Buchtipp : Lutz SEILER, Kruso. (Rezension)

Lutz SEILER, Kruso.

Mecklenburg-Vorpommern/Hiddensee/Inseln/Roman/

 Lutz SEILER: Kruso.
Lutz SEILER: Kruso.
480 S., ISBN: 978-3-518-42447-6
Frankfurt: Suhrkamp, 2014
Bewertung
Bewertung: 2 Sterne

Rezension

Apokalyptisch gescheitert.
Hiddensee war zur Zeit der DDR scheints eine Art Aussteiger-Insel, ein Ort, um aus dem System unterzutauchen - sofern man es auf die Insel geschafft und dort Quartier und Arbeit (vorwiegend als Saisonkraft) gefunden hatte. Denn wegen ihrer Nähe zu Dänemark war die Insel auch eine Fluchtmöglichkeit aus der DDR. Deshalb gab es genaue Kontrollen, man durfte nicht am Strand schlafen, und der Aufenthalt in den Lokalen war nur bis zur Mitternachtsstreife gestattet.
Edgar Bendler hat seine Freundin G. verloren - die näheren Umstände (Unfall, Flucht, einfaches Verlassen) bleiben unerwähnt. Und als auch noch der Kater Mathew verschwindet, beschließt Ed, sich aus dem System auszuklinken, sein Studium aufzugeben und nach Hiddensee zu fahren. Er hatte Gerüchte gehört, daß man dort untertauchen könnte.
Ed hat Glück. Nach zwei unentdeckten Nächten im Freien finder er im Ferienheim "Zum Klausner" Quartier und Arbeit im Abwasch. Nach einiger Zeit wird er von der eng verbundenen Gemeinschaft der Saisonkräfte im Lokal aufgenommen und freundet sich mit dem Russen oder Wolgadeutschen Alexander Krusowitsch, genannt Kruso, an. Kruso ist der Inselpate, er will jeden "Schiffbrüchigen" des Landes und des Lebens zu den Wurzeln der Freiheit führen. Was damit gemeint ist und wie das vor sich gehen soll, bleibt unklar.
Überhaupt bleibt so vieles in diesem Roman ungesagt, vielleicht auch, weil Ed selbst wenig spricht. Das Geschehen spielt sich wie hinter einem Schleier aus Eds konfusen Gedanken ab. Möglicherweise geht es um Fluchthilfe.
Der Sommer 1989 ist der letzte der geschlossenen DDR, langsam beginnen die Grenzen zu fallen, die Nachrichten sprechen von Massenflucht, im Winter wird alles offen sein. Die Saisonkräfte nutzen die Gunst der Stunde, verlassen ihre Arbeit und Hiddensee, das sich selbst immer mehr aufzulösen und in eine Apokalypse zu gleiten scheint. Mit ihr Ed.
Im Epilog kommt dann ein wenig Klarheit in die Handlung. Viele Jahre später verdsucht Ed, in Dänemark etwas über die unbekannten Flüchtlinge herauszufinden. Er sucht Krusos Schwester Sonja, die eines Tages einfach verschwand, und auf deren Wiederkehr Kruso den Rest seines Lebens wartete.
Fazit: Was hätte der Erstling von Lutz SEILER für ein Roman werden können!
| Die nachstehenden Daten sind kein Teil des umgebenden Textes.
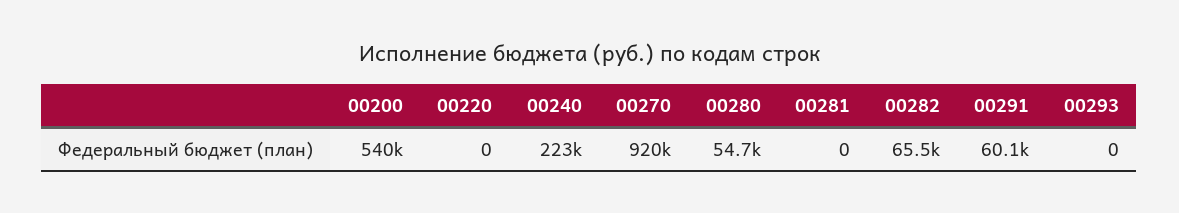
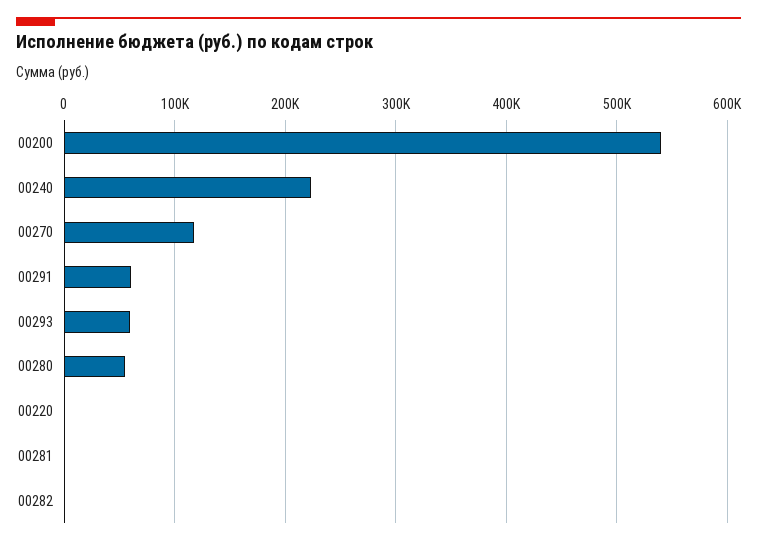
00270: 920000 -> 120000
00282: 65500 -> 0
00293: 0 -> 60000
Die Auseinandersetzung mit dem System DDR, die Flucht aus diesen Zwängen und auch aus dem Land, die unbekannten Toten - ein reicher Schatz an Themen. Aber Seiler macht daraus - nichts. Er lässt Ed Unverständliches vor sich hingrummeln und Kruso sich in irgendwelchen Utopien von Freiheit ergehen. Es fehlt dem Roman an Klarheit, erkennbarem Sinn, Handlung - eigentlich an allem. Wofür Seiler den Deutschen Buchpreis 2014 bekommen hat, bleibt rätselhaft, die Begründung der Jury scheint sich auf ein anderes Buch zu beziehen. Der Roman ist eigentlich nur Zeitverschwendung mit gelegentlichen Lichtblicken.

Er tat nur so. Er hatte verschwinden, im Grunde sich selbst zum Verschwinden bringen wollen. Unmöglich in einem Land, in dem doch vermutlich alle Stellen auf irgendeine Weise in Verbindung standen, Universität, Meldestelle, Kreishygienekommission? Aber nicht der Klausner, dachte Ed, nicht die Arche! Er schüttelte den Kopf, aber sein Kopf war immer noch schwer, und ihm wurde schwindlig davon.